Excerpts from a dataset:
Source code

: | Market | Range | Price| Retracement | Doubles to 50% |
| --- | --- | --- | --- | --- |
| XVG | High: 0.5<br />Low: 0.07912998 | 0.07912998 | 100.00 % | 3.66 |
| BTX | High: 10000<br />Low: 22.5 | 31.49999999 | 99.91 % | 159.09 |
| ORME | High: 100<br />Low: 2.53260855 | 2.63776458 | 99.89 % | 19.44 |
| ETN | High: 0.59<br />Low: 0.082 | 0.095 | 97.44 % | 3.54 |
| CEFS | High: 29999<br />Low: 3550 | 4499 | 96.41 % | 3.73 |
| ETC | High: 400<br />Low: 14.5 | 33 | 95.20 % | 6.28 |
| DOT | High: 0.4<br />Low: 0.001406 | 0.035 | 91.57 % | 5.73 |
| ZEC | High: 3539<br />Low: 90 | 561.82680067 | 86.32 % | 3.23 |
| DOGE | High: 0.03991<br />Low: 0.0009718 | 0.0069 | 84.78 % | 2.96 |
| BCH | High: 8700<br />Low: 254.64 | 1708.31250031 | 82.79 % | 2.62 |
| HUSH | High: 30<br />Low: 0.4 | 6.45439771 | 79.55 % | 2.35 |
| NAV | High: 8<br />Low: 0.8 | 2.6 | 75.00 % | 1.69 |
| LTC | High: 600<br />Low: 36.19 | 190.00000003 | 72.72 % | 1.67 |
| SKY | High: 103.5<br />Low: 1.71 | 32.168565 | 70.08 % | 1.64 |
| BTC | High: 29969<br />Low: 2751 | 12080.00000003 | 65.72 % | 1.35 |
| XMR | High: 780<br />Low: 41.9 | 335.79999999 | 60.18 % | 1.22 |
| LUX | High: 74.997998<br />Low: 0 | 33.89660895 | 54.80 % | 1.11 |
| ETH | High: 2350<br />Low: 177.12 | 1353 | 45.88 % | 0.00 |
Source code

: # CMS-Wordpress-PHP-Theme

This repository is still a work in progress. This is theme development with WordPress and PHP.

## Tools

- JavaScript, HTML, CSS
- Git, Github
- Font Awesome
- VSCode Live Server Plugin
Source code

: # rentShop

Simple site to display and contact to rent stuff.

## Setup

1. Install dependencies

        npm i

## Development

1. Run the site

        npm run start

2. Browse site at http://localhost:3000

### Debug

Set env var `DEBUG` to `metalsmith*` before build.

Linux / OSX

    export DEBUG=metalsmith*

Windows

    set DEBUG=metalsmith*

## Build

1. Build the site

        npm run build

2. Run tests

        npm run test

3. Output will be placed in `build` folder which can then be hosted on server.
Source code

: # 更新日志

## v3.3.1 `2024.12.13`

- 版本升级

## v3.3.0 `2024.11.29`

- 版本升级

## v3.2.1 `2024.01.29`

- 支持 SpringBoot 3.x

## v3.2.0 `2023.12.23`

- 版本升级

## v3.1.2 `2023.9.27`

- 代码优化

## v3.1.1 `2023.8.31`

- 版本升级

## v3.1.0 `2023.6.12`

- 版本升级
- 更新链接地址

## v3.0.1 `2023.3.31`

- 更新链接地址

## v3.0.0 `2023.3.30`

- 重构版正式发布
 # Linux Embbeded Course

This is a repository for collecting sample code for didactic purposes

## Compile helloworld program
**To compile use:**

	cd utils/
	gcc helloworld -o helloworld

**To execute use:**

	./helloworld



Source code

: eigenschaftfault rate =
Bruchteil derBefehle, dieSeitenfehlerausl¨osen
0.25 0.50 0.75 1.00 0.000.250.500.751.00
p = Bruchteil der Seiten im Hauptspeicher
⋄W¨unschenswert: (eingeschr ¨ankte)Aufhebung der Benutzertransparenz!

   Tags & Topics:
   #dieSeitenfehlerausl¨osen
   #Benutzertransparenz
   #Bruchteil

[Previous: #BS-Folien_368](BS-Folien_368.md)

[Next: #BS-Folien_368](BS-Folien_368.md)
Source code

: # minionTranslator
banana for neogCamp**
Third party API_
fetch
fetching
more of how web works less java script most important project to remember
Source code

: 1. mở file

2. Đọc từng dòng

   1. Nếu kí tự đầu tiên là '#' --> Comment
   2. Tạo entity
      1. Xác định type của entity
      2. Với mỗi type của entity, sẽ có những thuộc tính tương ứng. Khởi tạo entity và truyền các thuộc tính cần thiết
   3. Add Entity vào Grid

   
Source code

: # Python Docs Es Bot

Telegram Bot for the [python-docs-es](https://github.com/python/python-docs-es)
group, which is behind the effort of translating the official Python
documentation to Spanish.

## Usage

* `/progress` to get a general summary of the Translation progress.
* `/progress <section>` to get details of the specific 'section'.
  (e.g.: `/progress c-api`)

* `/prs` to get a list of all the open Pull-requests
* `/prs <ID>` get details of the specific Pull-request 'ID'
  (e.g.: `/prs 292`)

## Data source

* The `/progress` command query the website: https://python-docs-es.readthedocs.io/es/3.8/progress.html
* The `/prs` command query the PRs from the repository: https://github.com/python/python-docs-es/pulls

| About this task |
Rewrite the listing with "Source code" swapped for "Raw source" wherever it occurs, and leave everything else as it is.

| Response to the exercise |
Raw source

: | Market | Range | Price| Retracement | Doubles to 50% |
| --- | --- | --- | --- | --- |
| XVG | High: 0.5<br />Low: 0.07912998 | 0.07912998 | 100.00 % | 3.66 |
| BTX | High: 10000<br />Low: 22.5 | 31.49999999 | 99.91 % | 159.09 |
| ORME | High: 100<br />Low: 2.53260855 | 2.63776458 | 99.89 % | 19.44 |
| ETN | High: 0.59<br />Low: 0.082 | 0.095 | 97.44 % | 3.54 |
| CEFS | High: 29999<br />Low: 3550 | 4499 | 96.41 % | 3.73 |
| ETC | High: 400<br />Low: 14.5 | 33 | 95.20 % | 6.28 |
| DOT | High: 0.4<br />Low: 0.001406 | 0.035 | 91.57 % | 5.73 |
| ZEC | High: 3539<br />Low: 90 | 561.82680067 | 86.32 % | 3.23 |
| DOGE | High: 0.03991<br />Low: 0.0009718 | 0.0069 | 84.78 % | 2.96 |
| BCH | High: 8700<br />Low: 254.64 | 1708.31250031 | 82.79 % | 2.62 |
| HUSH | High: 30<br />Low: 0.4 | 6.45439771 | 79.55 % | 2.35 |
| NAV | High: 8<br />Low: 0.8 | 2.6 | 75.00 % | 1.69 |
| LTC | High: 600<br />Low: 36.19 | 190.00000003 | 72.72 % | 1.67 |
| SKY | High: 103.5<br />Low: 1.71 | 32.168565 | 70.08 % | 1.64 |
| BTC | High: 29969<br />Low: 2751 | 12080.00000003 | 65.72 % | 1.35 |
| XMR | High: 780<br />Low: 41.9 | 335.79999999 | 60.18 % | 1.22 |
| LUX | High: 74.997998<br />Low: 0 | 33.89660895 | 54.80 % | 1.11 |
| ETH | High: 2350<br />Low: 177.12 | 1353 | 45.88 % | 0.00 |
Raw source

: # CMS-Wordpress-PHP-Theme

This repository is still a work in progress. This is theme development with WordPress and PHP.

## Tools

- JavaScript, HTML, CSS
- Git, Github
- Font Awesome
- VSCode Live Server Plugin
Raw source

: # rentShop

Simple site to display and contact to rent stuff.

## Setup

1. Install dependencies

        npm i

## Development

1. Run the site

        npm run start

2. Browse site at http://localhost:3000

### Debug

Set env var `DEBUG` to `metalsmith*` before build.

Linux / OSX

    export DEBUG=metalsmith*

Windows

    set DEBUG=metalsmith*

## Build

1. Build the site

        npm run build

2. Run tests

        npm run test

3. Output will be placed in `build` folder which can then be hosted on server.
Raw source

: # 更新日志

## v3.3.1 `2024.12.13`

- 版本升级

## v3.3.0 `2024.11.29`

- 版本升级

## v3.2.1 `2024.01.29`

- 支持 SpringBoot 3.x

## v3.2.0 `2023.12.23`

- 版本升级

## v3.1.2 `2023.9.27`

- 代码优化

## v3.1.1 `2023.8.31`

- 版本升级

## v3.1.0 `2023.6.12`

- 版本升级
- 更新链接地址

## v3.0.1 `2023.3.31`

- 更新链接地址

## v3.0.0 `2023.3.30`

- 重构版正式发布
 # Linux Embbeded Course

This is a repository for collecting sample code for didactic purposes

## Compile helloworld program
**To compile use:**

	cd utils/
	gcc helloworld -o helloworld

**To execute use:**

	./helloworld



Raw source

: eigenschaftfault rate =
Bruchteil derBefehle, dieSeitenfehlerausl¨osen
0.25 0.50 0.75 1.00 0.000.250.500.751.00
p = Bruchteil der Seiten im Hauptspeicher
⋄W¨unschenswert: (eingeschr ¨ankte)Aufhebung der Benutzertransparenz!

   Tags & Topics:
   #dieSeitenfehlerausl¨osen
   #Benutzertransparenz
   #Bruchteil

[Previous: #BS-Folien_368](BS-Folien_368.md)

[Next: #BS-Folien_368](BS-Folien_368.md)
Raw source

: # minionTranslator
banana for neogCamp**
Third party API_
fetch
fetching
more of how web works less java script most important project to remember
Raw source

: 1. mở file

2. Đọc từng dòng

   1. Nếu kí tự đầu tiên là '#' --> Comment
   2. Tạo entity
      1. Xác định type của entity
      2. Với mỗi type của entity, sẽ có những thuộc tính tương ứng. Khởi tạo entity và truyền các thuộc tính cần thiết
   3. Add Entity vào Grid

   
Raw source

: # Python Docs Es Bot

Telegram Bot for the [python-docs-es](https://github.com/python/python-docs-es)
group, which is behind the effort of translating the official Python
documentation to Spanish.

## Usage

* `/progress` to get a general summary of the Translation progress.
* `/progress <section>` to get details of the specific 'section'.
  (e.g.: `/progress c-api`)

* `/prs` to get a list of all the open Pull-requests
* `/prs <ID>` get details of the specific Pull-request 'ID'
  (e.g.: `/prs 292`)

## Data source

* The `/progress` command query the website: https://python-docs-es.readthedocs.io/es/3.8/progress.html
* The `/prs` command query the PRs from the repository: https://github.com/python/python-docs-es/pulls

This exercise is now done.